Before the Chancellor ups the most damaging taxes (the ones on enterprise, capital and saving) she might like to read my new Introduction to Taxation published by the Institute of Economic Affairs. Or if she hasn’t got time for that, then maybe watch as I talk about it here:
Schools talks: Maxwell Marlow will be off on his educational travels again in September, visiting St Joan of Arc School in Rickmansworth and then Eton College in September. Get in touch with us if you’d like us to give a talk at your school!
ENLIGHTENMENT ESSAY COMPETITION
Don’t forget to enter our Enlightenment Essay Competition, with prizes of £8,000 (first place), £4,000 (second) and £2,000 (third).
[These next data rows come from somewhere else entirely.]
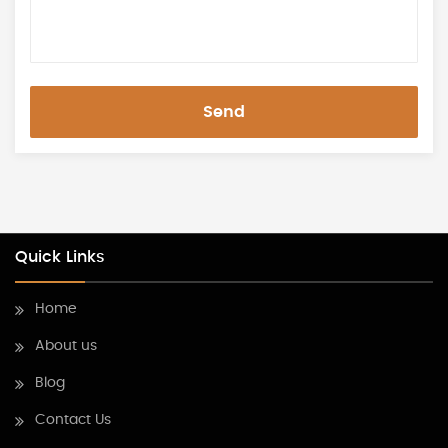
Send
Quick Links
Home
About us
Blog
Contact Us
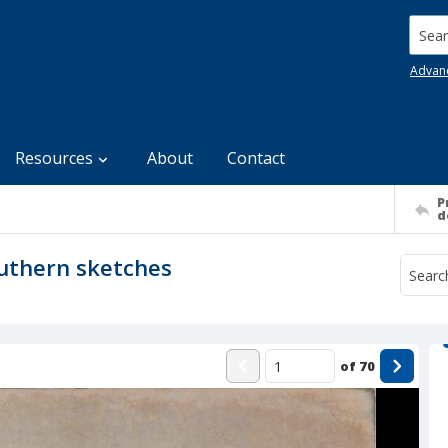
Searc
Advan
Resources
About
Contact
P
d
outhern sketches
of
70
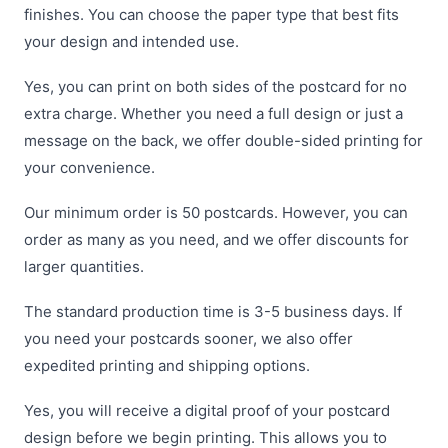
finishes. You can choose the paper type that best fits
your design and intended use.
Yes, you can print on both sides of the postcard for no
extra charge. Whether you need a full design or just a
message on the back, we offer double-sided printing for
your convenience.
Our minimum order is 50 postcards. However, you can
order as many as you need, and we offer discounts for
larger quantities.
The standard production time is 3-5 business days. If
you need your postcards sooner, we also offer
expedited printing and shipping options.
Yes, you will receive a digital proof of your postcard
design before we begin printing. This allows you to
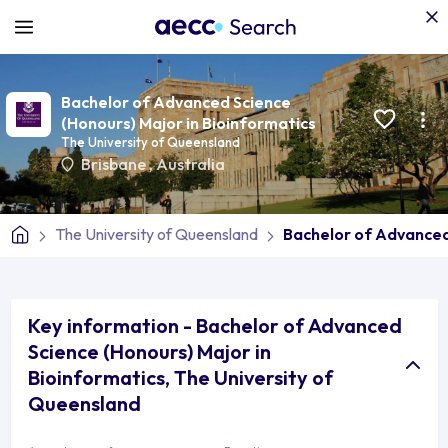
Bachelor of Advanced Science
(Honours) Major in Bioinformatics
The University of Queensland
Brisbane
,
Australia
The University of Queensland
Bachelor of Advanced
Key information - Bachelor of Advanced
Science (Honours) Major in
Bioinformatics, The University of
Queensland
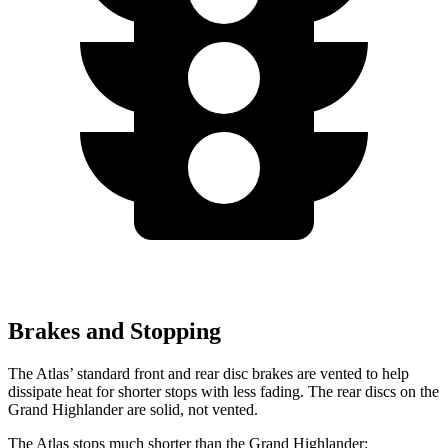
Brakes and Stopping
The Atlas’ standard front and rear disc brakes are vented to help
dissipate heat for shorter stops with less fading. The rear discs on the
Grand Highlander are solid, not vented.
The Atlas stops much shorter than the Grand Highlander:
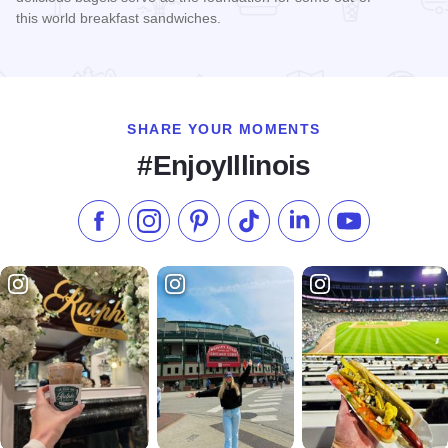
this world breakfast sandwiches.
Read more about Jake's Bagels & Deli
SHARE YOUR MOMENTS
#EnjoyIllinois
Like us on Facebook
Follow us on Instagram
Check our Pinterest
Follow us on TikTok
Follow us on LinkedI
Subscribe to 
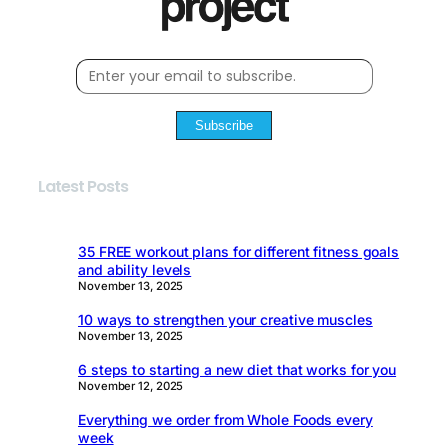
Subscribe
Latest Posts
35 FREE workout plans for different fitness goals
and ability levels
November 13, 2025
10 ways to strengthen your creative muscles
November 13, 2025
6 steps to starting a new diet that works for you
November 12, 2025
Everything we order from Whole Foods every
week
We’ll be looking further afield in our search for excellent essays. We are asking students, from undergraduate to post-doctoral, to answer the question: “How can the ideas of the Enlightenment become embedded in the Arab World?”
The deadline is 27th September. To apply, you have to be an undergraduate, postgraduate or doctoral and post-doctoral student. We are asking for up to 5,000 words including any footnotes, Chicago citation, British English. Submissions to maxwell@adamsmith.org.
Good luck!
MEDIA
Director of Research, Maxwell Marlow, has been as busy as ever. He was in the Telegraph on whether free prescriptions in Scotland are affordable, in the Sunday Express on why the Government shouldn’t raise Inheritance Tax or Capital Gains Tax, on Times Radio on our sanctions papers, in CapX on the same, and on TalkTV on the boost for train drivers’ pay.
We’ve had more hits on our paper on levying VAT on independent school fees in the I and the Telegraph.
James Price wrote for CityAM about our ideas for sanctions reform.
Our brilliant fellow Preston Byrne, author of Sense and Sensitivity, which made the case for a First Amendment-style free speech protections in the UK, was on GB News with Jacob Rees-Mogg to discuss whether the UK has free speech. Spoiler alert- the answer was no.
Patron Sir Brandon Lewis wrote about his take on Labour’s housing announcements for GB News.
And Noa Cohen, one of our Next Generation fellows, has written about the perils of even more devolution for ConservativeHome.
And I quote…
OK, I’m off to ignore the news again. As Thomas Jefferson, once said:
The man who reads nothing at all is better educated than the man who reads nothing but the newspapers.